> Task to carry out
Among the records, find the lines that hold the string "down" and return them.

> Input
• • • • •

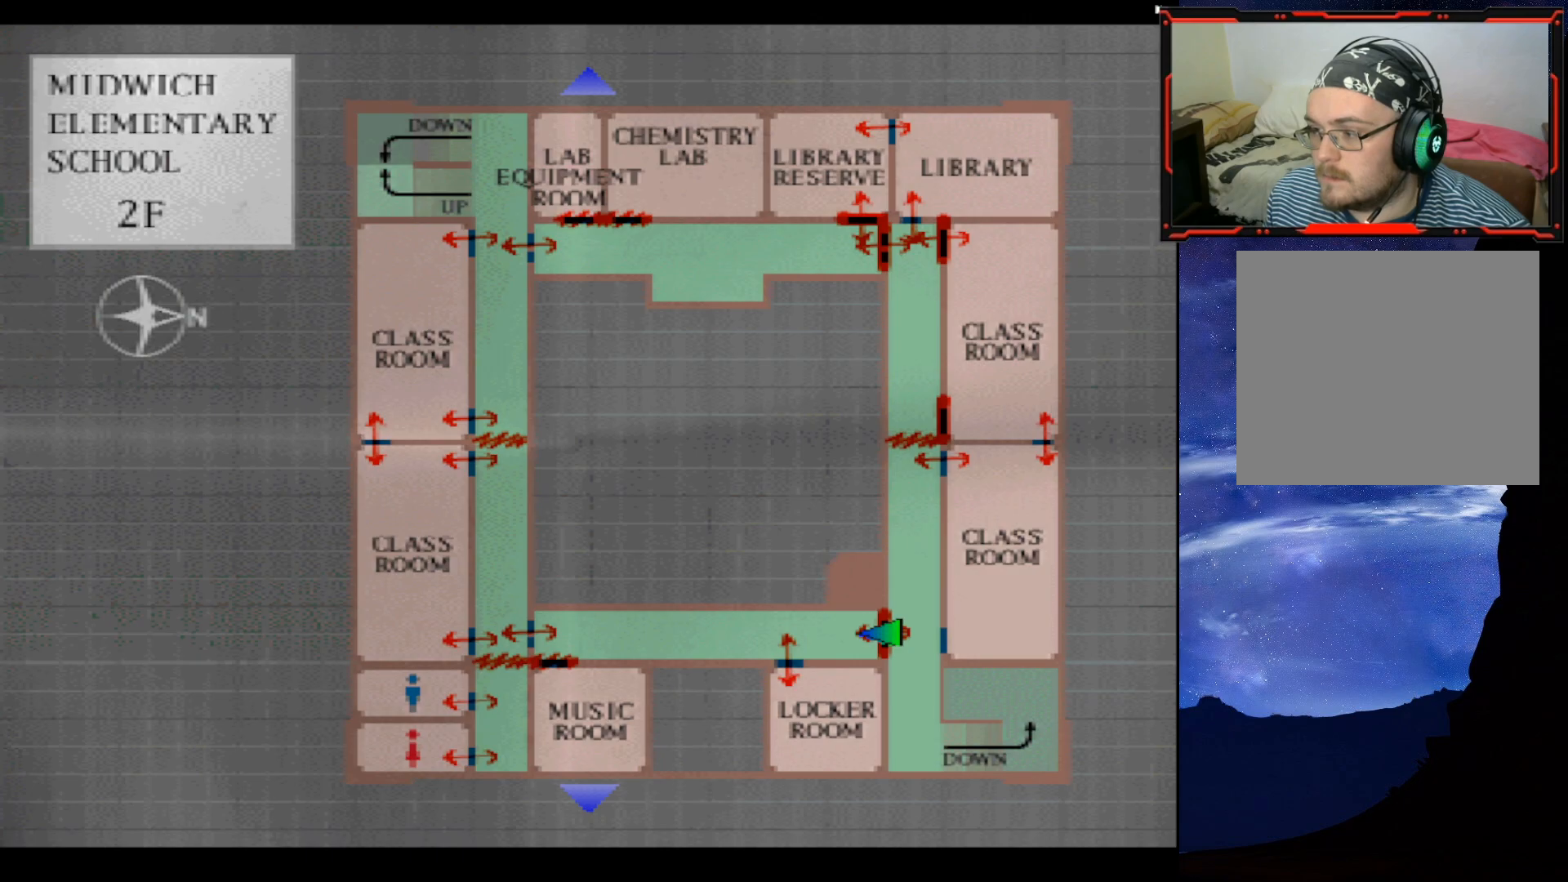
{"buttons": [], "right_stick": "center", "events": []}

• • • • •

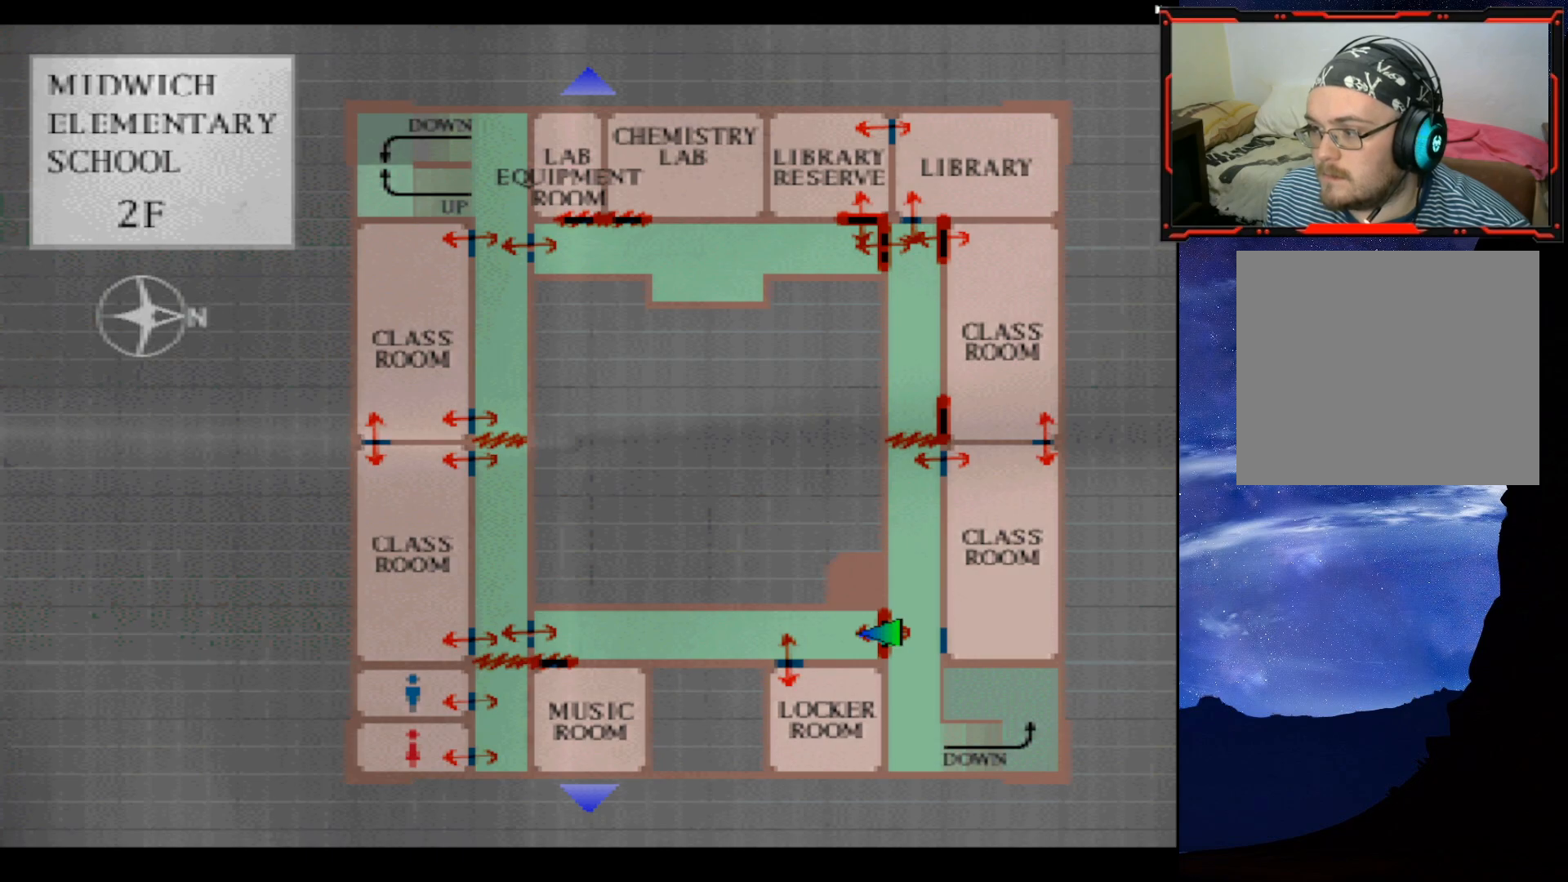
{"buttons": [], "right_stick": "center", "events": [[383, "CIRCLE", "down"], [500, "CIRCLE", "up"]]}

• • • • •

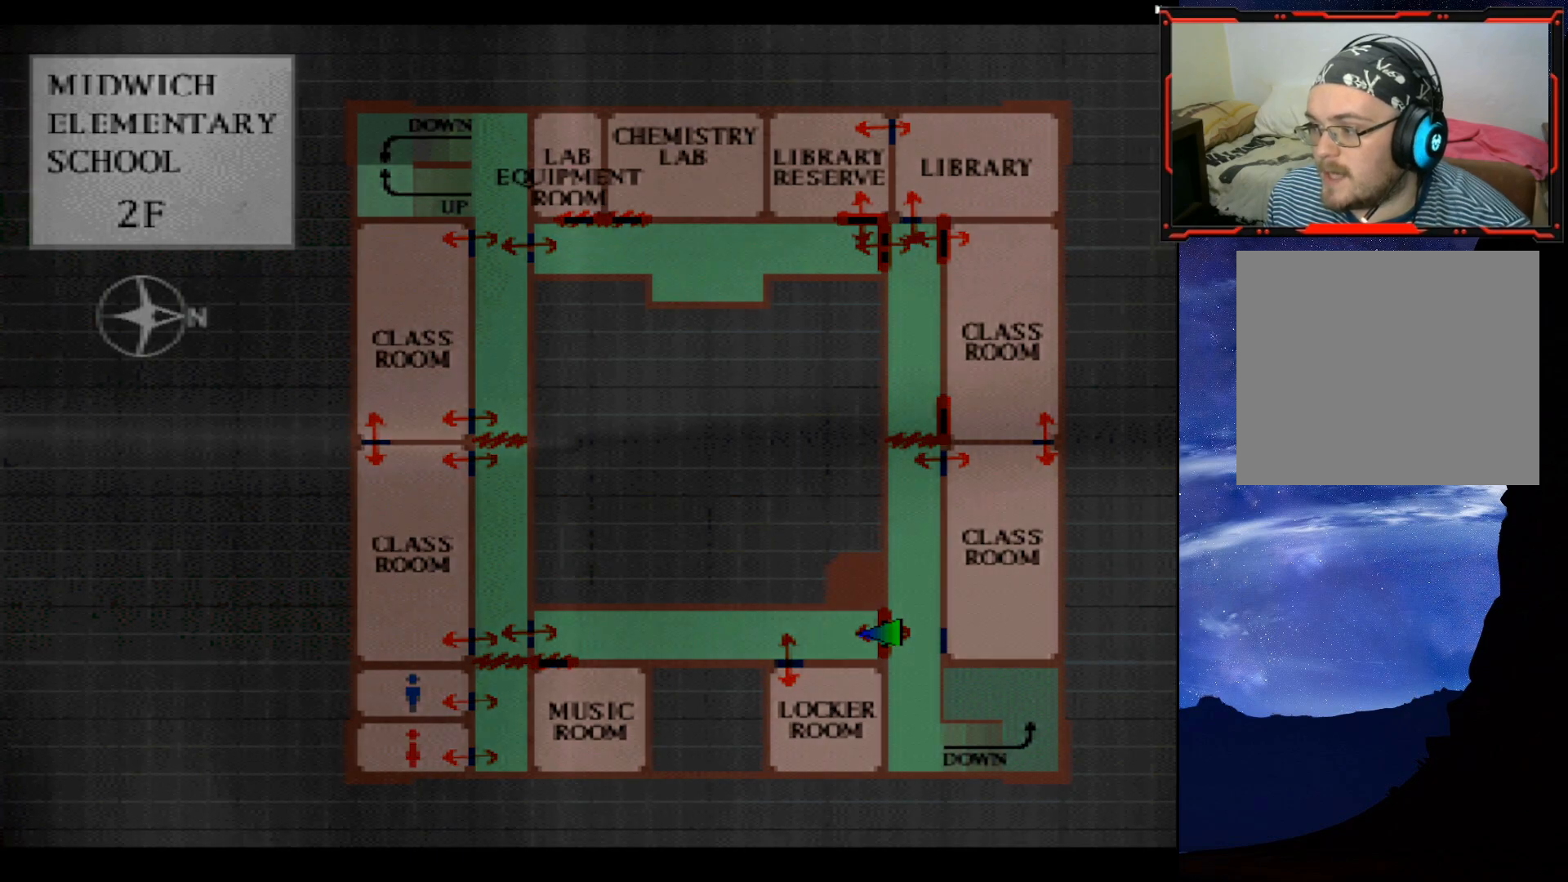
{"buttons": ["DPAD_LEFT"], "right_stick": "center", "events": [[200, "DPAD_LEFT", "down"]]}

• • • • •

> Output of the exercise
{"buttons": [], "right_stick": "center", "events": [[383, "CIRCLE", "down"], [500, "CIRCLE", "up"]]}
{"buttons": ["DPAD_LEFT"], "right_stick": "center", "events": [[200, "DPAD_LEFT", "down"]]}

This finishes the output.